* WHAT IS NEEDED
The lines below starting at the line containing "Faculty of Engineering" and ending at the line containing "Al-Azhar University, Gaza, Palestine" are to be repeated exactly, with both ends kept and nothing else added.

* Entries taken from a collection
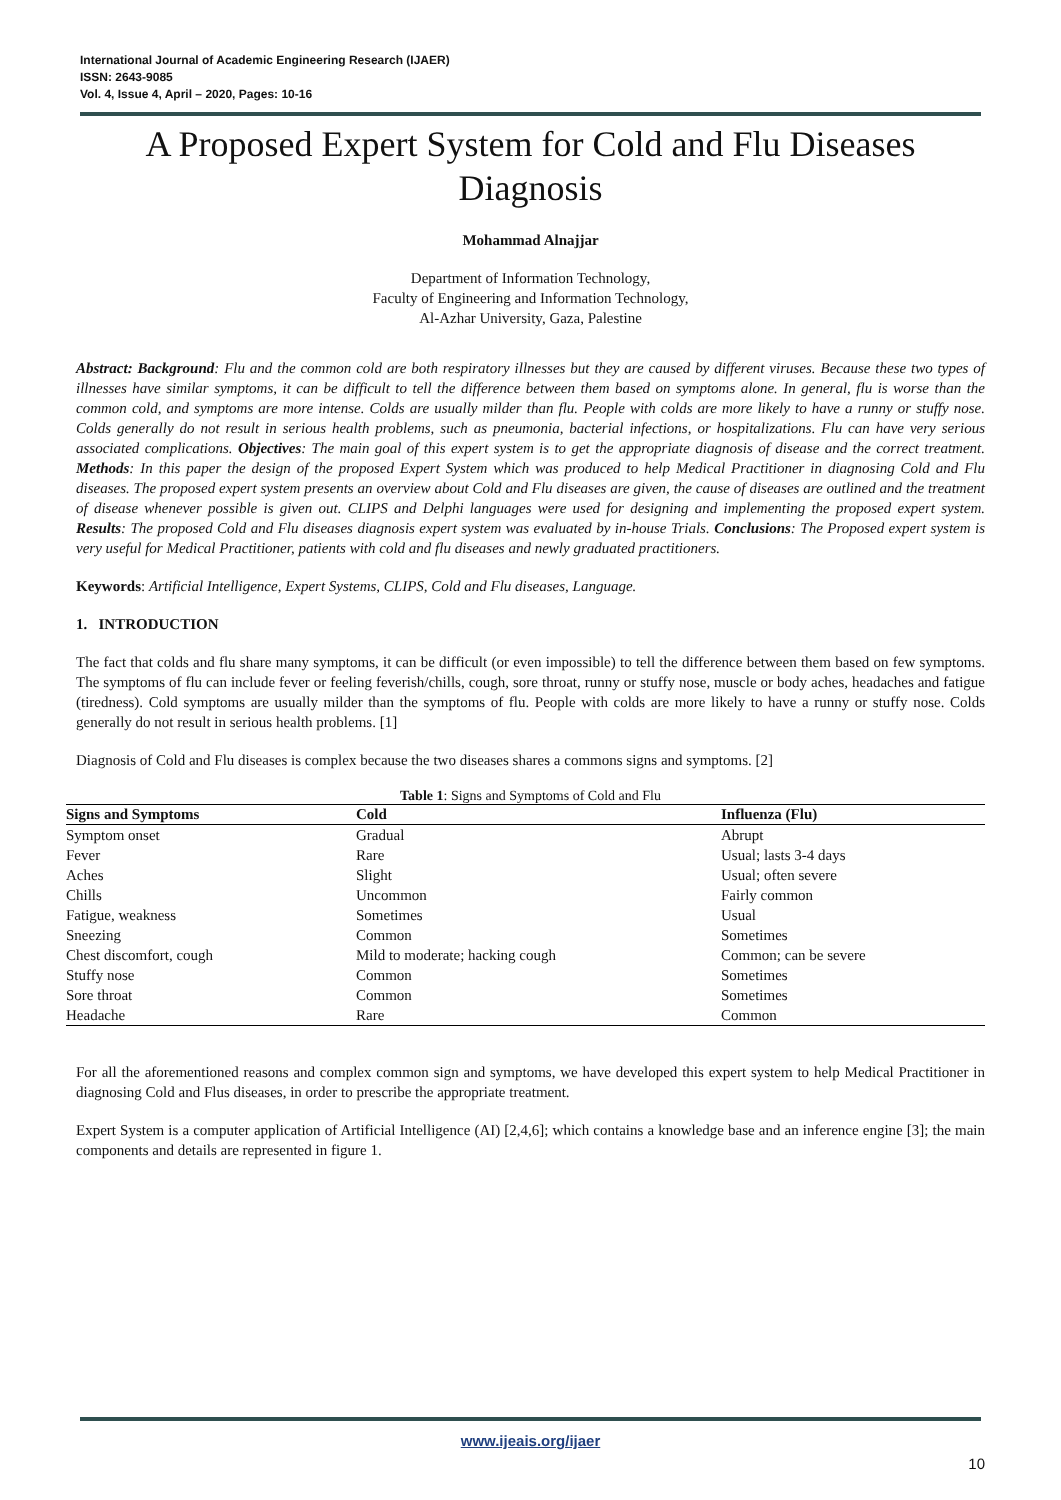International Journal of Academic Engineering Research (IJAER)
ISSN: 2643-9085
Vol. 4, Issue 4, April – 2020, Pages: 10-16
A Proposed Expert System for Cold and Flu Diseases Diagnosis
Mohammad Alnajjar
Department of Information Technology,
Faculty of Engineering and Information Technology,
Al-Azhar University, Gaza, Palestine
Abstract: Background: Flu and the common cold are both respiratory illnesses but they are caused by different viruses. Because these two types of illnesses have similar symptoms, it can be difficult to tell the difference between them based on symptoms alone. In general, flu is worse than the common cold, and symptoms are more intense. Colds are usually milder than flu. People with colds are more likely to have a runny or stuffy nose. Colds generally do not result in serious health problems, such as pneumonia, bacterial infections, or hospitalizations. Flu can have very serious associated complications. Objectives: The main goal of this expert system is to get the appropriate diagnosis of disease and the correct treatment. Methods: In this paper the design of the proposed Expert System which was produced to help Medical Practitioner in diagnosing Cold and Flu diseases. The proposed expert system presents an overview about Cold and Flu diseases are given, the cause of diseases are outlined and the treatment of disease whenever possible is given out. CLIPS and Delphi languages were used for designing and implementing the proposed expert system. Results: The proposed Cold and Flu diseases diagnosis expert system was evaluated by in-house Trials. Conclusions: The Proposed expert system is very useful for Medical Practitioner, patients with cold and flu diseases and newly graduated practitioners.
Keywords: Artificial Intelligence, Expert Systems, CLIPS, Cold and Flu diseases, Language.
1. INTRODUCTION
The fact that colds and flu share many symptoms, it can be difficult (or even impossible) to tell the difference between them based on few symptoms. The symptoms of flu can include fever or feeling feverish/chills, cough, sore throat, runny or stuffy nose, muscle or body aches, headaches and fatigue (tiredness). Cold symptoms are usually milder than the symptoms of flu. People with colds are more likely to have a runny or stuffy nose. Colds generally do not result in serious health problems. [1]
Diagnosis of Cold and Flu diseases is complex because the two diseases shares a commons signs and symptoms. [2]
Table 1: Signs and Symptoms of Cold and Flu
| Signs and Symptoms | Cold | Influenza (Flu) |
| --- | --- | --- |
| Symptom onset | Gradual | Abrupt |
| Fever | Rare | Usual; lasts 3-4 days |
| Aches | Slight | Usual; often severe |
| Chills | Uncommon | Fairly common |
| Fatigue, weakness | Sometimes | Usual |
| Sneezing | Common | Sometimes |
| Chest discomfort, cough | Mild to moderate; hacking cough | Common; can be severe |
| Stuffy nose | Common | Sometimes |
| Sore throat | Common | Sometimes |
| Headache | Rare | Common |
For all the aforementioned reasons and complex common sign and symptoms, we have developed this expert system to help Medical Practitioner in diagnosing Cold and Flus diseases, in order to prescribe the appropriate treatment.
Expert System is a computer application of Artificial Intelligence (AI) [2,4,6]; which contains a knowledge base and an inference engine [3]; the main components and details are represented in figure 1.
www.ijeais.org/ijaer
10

* TASK RESULT
Faculty of Engineering and Information Technology,
Al-Azhar University, Gaza, Palestine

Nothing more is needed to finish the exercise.